Bekanntlich wiederholt sich Geschichte, wenngleich in unterschiedlichen Formen. Am 22. März hat die Stunde der Farce geschlagen, als sich in St. Petersburg ein neu-russischer antifaschistischer Vorhang öffnete.
Dahinter zeigte sich: Udo Voigt, der langjährige NPD-Vorsitzende. Mit ihm in der Arena fanden sich zahlreiche Vertreter der extremen europäischen Rechten – von Goldener Morgenröte aus Griechenland bis Ataka aus Bulgarien. Sie alle kamen auf Einladung der russischen Heimatpartei, deren Gründer und informeller Chef als Vizepremier in der russischen Regierung sitzt.
Kreml Wer diese Versammlung verharmlosen möchte, etwa mit dem Hinweis, auch die russische politische Landschaft sei eben divers, der sollte besser zum Arzt gehen. Schon lange findet in Russland keine Veranstaltung mehr statt, die nicht vom Kreml zumindest gebilligt wird. Noch letzte Woche versuchte die Polizei in St.
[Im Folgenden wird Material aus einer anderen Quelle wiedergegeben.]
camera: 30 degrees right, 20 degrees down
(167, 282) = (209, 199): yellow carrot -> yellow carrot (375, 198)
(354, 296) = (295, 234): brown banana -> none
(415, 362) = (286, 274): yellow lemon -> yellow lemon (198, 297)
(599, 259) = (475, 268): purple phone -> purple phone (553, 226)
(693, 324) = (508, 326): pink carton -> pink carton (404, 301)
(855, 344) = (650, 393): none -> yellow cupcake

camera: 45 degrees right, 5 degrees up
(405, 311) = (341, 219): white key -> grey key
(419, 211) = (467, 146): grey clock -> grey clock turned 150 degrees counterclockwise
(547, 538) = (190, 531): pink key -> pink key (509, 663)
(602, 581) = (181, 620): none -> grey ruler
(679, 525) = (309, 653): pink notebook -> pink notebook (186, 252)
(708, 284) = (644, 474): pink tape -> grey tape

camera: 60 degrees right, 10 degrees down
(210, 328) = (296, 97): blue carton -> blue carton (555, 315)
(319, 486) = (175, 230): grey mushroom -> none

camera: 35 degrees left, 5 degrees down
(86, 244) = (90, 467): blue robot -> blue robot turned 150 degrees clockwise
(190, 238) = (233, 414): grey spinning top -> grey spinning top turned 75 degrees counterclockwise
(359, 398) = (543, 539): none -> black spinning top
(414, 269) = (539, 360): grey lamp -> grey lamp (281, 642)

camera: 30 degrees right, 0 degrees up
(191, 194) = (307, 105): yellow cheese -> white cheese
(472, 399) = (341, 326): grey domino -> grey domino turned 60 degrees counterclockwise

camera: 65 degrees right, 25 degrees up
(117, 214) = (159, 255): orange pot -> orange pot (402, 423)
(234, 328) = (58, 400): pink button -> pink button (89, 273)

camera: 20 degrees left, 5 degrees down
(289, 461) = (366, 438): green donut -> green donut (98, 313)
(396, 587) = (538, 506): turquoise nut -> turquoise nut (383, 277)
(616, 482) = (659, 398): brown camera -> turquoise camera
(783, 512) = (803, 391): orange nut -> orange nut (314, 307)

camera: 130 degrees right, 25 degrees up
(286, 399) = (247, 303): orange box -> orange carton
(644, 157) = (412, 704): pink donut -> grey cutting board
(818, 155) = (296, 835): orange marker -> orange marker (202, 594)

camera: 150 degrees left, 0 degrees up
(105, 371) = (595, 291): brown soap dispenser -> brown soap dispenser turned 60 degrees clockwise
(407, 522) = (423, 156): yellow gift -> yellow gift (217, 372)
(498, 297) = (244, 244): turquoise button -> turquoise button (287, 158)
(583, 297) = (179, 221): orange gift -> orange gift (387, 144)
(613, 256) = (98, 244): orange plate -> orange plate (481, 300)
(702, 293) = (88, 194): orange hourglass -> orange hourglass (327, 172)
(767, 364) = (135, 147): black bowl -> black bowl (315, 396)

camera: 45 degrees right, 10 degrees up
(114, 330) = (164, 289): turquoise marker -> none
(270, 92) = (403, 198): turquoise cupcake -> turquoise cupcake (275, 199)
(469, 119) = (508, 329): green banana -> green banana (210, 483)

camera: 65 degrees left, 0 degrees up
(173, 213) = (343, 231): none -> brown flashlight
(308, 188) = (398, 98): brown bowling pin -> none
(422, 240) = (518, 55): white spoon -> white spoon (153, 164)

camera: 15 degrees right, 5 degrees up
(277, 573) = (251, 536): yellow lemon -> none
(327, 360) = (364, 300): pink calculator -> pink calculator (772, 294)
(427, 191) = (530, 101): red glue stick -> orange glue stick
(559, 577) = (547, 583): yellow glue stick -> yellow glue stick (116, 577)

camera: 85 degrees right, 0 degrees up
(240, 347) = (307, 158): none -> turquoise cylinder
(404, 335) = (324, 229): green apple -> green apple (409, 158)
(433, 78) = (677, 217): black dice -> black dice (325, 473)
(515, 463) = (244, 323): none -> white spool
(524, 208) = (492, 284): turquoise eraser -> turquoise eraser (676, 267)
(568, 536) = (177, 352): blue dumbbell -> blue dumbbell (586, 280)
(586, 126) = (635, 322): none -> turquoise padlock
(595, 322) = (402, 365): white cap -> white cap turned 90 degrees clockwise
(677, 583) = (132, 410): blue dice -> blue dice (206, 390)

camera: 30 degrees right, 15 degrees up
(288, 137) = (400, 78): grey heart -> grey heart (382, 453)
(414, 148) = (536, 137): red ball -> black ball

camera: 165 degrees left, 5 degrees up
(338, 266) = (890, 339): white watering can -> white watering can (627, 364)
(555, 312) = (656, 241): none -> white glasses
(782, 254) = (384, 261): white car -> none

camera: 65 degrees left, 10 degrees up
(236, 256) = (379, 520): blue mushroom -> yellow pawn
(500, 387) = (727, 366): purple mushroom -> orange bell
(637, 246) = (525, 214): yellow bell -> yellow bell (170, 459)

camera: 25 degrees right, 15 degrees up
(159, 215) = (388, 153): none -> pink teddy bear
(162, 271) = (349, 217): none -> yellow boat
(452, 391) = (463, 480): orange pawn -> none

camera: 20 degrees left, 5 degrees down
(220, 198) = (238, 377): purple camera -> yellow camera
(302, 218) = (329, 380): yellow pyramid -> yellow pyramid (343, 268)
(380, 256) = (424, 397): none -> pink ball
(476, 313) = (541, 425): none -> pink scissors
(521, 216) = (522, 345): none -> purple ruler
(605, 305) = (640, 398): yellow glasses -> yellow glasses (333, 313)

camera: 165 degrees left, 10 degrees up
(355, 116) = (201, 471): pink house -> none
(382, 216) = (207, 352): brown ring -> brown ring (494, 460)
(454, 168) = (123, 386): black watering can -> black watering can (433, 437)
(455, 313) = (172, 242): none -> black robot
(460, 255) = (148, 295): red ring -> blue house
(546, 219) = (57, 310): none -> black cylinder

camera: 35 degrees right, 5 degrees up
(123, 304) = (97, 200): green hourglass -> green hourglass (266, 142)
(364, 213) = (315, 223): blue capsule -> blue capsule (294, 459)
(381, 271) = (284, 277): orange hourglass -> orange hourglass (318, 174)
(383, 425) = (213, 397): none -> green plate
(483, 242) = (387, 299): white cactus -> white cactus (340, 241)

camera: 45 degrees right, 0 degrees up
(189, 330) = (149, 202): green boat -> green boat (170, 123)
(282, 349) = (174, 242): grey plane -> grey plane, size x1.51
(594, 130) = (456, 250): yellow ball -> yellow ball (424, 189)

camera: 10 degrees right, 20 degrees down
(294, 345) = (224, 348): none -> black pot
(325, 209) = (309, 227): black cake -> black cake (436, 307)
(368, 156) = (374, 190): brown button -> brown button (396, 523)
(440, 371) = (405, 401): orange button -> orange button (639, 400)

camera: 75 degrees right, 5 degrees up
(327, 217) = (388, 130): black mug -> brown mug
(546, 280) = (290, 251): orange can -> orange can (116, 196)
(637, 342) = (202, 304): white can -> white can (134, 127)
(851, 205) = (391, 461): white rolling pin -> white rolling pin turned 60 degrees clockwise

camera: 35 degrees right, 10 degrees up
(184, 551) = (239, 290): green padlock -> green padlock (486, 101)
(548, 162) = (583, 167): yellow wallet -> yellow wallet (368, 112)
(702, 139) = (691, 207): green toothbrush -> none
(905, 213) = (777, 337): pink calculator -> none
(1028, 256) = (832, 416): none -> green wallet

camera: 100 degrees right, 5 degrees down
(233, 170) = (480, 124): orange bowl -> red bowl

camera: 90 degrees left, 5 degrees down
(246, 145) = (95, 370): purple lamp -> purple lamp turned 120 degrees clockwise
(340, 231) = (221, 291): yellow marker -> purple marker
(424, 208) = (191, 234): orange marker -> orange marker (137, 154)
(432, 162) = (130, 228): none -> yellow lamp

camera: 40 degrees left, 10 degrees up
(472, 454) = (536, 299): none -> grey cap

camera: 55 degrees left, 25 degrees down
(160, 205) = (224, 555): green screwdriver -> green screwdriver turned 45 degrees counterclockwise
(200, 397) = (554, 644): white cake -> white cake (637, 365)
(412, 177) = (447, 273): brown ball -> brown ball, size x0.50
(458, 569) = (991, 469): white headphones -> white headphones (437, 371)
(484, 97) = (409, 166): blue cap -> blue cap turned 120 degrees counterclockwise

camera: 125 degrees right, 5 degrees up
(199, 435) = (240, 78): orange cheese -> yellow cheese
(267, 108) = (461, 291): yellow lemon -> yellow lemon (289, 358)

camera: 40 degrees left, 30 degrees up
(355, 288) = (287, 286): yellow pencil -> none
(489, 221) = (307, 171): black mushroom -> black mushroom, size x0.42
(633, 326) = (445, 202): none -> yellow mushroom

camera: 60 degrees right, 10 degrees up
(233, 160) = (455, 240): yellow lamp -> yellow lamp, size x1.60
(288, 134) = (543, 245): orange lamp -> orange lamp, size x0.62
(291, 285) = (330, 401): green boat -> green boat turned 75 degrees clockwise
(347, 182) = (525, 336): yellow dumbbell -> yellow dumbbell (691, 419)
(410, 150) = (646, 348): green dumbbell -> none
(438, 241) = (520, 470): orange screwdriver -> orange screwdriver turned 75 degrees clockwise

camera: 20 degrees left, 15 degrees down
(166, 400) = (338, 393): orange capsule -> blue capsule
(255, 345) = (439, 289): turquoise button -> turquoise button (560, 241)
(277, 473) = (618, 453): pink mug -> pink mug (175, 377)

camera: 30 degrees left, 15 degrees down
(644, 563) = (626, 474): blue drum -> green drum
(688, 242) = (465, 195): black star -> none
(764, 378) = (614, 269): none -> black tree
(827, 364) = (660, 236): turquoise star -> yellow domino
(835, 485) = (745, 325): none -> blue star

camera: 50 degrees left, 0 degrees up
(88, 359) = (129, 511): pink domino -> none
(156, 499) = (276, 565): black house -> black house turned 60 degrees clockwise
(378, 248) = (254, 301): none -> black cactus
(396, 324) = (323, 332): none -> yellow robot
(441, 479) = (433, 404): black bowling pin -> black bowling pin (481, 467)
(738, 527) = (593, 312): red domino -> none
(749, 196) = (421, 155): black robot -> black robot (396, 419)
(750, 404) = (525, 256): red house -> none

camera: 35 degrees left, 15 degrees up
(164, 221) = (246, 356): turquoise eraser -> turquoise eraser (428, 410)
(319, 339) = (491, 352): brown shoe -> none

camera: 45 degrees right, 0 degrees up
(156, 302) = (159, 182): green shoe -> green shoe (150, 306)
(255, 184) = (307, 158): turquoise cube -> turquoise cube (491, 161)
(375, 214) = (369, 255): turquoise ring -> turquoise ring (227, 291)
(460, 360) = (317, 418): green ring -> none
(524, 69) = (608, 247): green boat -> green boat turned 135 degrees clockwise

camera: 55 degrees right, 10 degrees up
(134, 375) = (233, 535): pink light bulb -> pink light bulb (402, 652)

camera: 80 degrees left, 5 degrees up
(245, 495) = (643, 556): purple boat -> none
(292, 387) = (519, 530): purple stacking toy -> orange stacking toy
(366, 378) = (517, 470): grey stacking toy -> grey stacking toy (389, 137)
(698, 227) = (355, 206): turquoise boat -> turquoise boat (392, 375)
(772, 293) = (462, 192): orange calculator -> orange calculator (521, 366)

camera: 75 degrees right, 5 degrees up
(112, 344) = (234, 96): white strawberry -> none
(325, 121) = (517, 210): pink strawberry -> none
Petersburg einen Vortrag des an sich harmlosen politischen Kommentators Stanislaw Bjelkowski zu verhindern, indem sie den Tontechniker abführte. Ersatzausrichtungsort war ein kleines aserbaidschanisches Café.
Für das Treffen der europäischen Nazis hingegen wurde eines der größten Hotels der Stadt ausgewählt. Gäste und Gastgeber waren sich dort einig: Erstens bestünden die größten Probleme Europas aus Schwulen, Zuwanderern und den USA. Zweitens sei keiner der Anwesenden ein Nazi. Na dann.
Ideologie Diese Zusammenkunft kann man nicht einmal mehr eine Provokation nennen. Es ist Ausdruck eines gigantischen Verwirrspiels, das die aktuelle Staatsideologie in Russland verursachen will: Wer für uns ist, ist Antifaschist. Alle anderen sind Nazis.
Gewissermaßen sollen sowjetische Kinderspiele nachgespielt werden: Da gab es immer Kämpfe zwischen »Rotarmisten« und »Faschisten«. Wer als Faschist zu gelten hatte, durfte immer derjenige bestimmen, vor dem alle anderen am meisten Angst hatten.